Output not as expected (uint32_t to uint8_t)

Hi All,

I’m running the code below on a ESP8266 and my output is not what I expect. Am I doing something silly or is this because of the 32bit/16bit instruction set?

The code is below:

int8_t bmp_header[8];
int32_t color_1 = 0x00FFFFFF;
int32_t color_2 = 0x0000FF00;


void setup() {
  // put your setup code here, to run once:
Serial.begin(9600);
Serial.println();
}

void loop() {

  for(int8_t j=0; j<4; j++)
    {
      bmp_header[j]=((color_1 >> j*8) & 0xFF);
    }
  for(int8_t j=0; j<4; j++)
    {
      bmp_header[j+4]=((color_2 >> j*8) & 0xFF);
    }

  for(int8_t j=0; j<8; j++)
    {
      Serial.print(bmp_header[j], HEX);
      Serial.println();
    }

Serial.println();
delay(5000);
}

The output is

FFFFFFFF
FFFFFFFF
FFFFFFFF
0
0
FFFFFFFF
0
0

What am I doing with this code?
A: The code is taking a 32bit color variable and separating it into 4 bytes (RGBW). I’m then printing each element of the array. There are two colors, so a total of 8 bytes.

Why do I think it is not working?
A: I’m expecting a single byte (8 bit) represented as two hex characters (0xFF or 0x00)

Other observations:
if I use bmp_header[j+4]=((color_2 >> j*8) & 0x0F); rather than bmp_header[j+4]=((color_2 >> j*8) & 0xFF); I get one single Hex character (Either F or 0).

Many Thanks in advance!

when you use a 32 bit number it will not fit in 8 bit so you must convert it to byte or int.

shooter:
when you use a 32 bit number it will not fit in 8 bit so you must convert it to byte or int.

Thanks. I tried casting it, but makes no difference to the output

bmp_header[j]=(int8_t((color_1 >> j*8) & 0xFF));

There is no “print” overload for int8_t, int:

Therefore, the compiler selects print(int, int). Since it is a signed number, it is sign extended to 32 bits, because if you have -1 as a int8_t, it’s 0xFF, but as an int32_t, it’s 0xFFFFFFFF, not 0x000000FF.

When printing, you can cast it to uint8_t, so it’s not sign extended.

Serial.print((uint8_t)bmp_header[j], HEX);

Pieter

This looks right:

#include <Arduino.h>
uint8_t bmp_header[8];
uint32_t color_1 = 0x00FFFFFF;
uint32_t color_2 = 0x0000FF00;


void setup() {
  Serial.begin(115200);
  delay(1000);

  for (int8_t j = 0; j < 4; j++) {
    bmp_header[j] = ((color_1 >> j * 8) & 0xFF);
  }

  for (int8_t j = 0; j < 4; j++) {
    bmp_header[j + 4] = ((color_2 >> j * 8) & 0xFF);
  }

  Serial.println(color_1, HEX);
  for (uint8_t j = 0; j < 4; j++) {
    Serial.println(bmp_header[j], HEX);
  }

  Serial.println();
  Serial.println(color_2, HEX);
  for (uint8_t j = 0; j < 4; j++) {
    Serial.print(bmp_header[j + 4], HEX);
    Serial.println();
  }
}

void loop() {
}
FFFFFF
FF
FF
FF
0

FF00
0
FF
0
0

casemod:
Thanks.
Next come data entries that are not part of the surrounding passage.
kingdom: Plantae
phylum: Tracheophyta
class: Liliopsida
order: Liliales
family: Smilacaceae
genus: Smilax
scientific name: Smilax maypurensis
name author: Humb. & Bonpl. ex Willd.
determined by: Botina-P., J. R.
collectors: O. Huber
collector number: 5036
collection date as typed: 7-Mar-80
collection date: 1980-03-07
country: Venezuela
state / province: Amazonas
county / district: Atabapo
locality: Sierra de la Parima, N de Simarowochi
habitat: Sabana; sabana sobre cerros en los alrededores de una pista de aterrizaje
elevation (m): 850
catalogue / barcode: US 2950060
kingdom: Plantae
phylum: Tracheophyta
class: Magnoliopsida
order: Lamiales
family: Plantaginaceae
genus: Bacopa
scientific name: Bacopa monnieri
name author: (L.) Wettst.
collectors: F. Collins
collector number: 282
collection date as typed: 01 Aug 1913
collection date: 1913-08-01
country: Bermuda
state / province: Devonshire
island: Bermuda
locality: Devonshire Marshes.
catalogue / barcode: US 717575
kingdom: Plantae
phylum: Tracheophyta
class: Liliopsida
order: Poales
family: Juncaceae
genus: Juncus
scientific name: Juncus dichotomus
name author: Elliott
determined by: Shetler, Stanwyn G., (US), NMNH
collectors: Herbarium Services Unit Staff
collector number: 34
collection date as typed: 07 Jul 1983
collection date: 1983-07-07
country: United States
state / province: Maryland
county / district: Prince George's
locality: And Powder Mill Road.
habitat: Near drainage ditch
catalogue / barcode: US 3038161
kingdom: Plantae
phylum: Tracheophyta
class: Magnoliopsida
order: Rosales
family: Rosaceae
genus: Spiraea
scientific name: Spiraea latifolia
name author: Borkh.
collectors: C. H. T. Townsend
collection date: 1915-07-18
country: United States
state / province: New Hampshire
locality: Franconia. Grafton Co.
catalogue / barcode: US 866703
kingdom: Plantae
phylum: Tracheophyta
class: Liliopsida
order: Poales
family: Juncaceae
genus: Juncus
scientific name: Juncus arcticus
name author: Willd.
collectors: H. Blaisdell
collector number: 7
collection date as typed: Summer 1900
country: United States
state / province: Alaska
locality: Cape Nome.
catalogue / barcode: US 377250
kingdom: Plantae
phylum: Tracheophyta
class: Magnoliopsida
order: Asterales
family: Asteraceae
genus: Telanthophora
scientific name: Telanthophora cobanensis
I tried casting it, but makes no difference to the output

bmp_header[j]=(int8_t((color_1 >> j*8) & 0xFF));

You were casting to the type of the destination variable.
What did you think that would do?

PieterP:
There is no "print" overload for int8_t, int:
Arduino/Print.h at e77f96c3e14c29714c072a7784614a3cae0abd47 · esp8266/Arduino · GitHub
Therefore, the compiler selects print(int, int). Since it is a signed number, it is sign extended to 32 bits, because if you have -1 as a int8_t, it's 0xFF, but as an int32_t, it's 0xFFFFFFFF, not 0x000000FF.

When printing, you can cast it to uint8_t, so it's not sign extended.

Serial.print((uint8_t)bmp_header[j], HEX);

Pieter

Ah, that is very helpful indeed!

gfvalvo:
This looks right:[...]

Yes, changing to unsigned seems to do!

TheMemberFormerlyKnownAsAWOL:
You were casting to the type of the destination variable.
What did you think that would do?

cap the output to 8 bit, rather than 32.

casemod:
cap the output to 8 bit, rather than 32.

But you can only save 8, so it doesn't matter.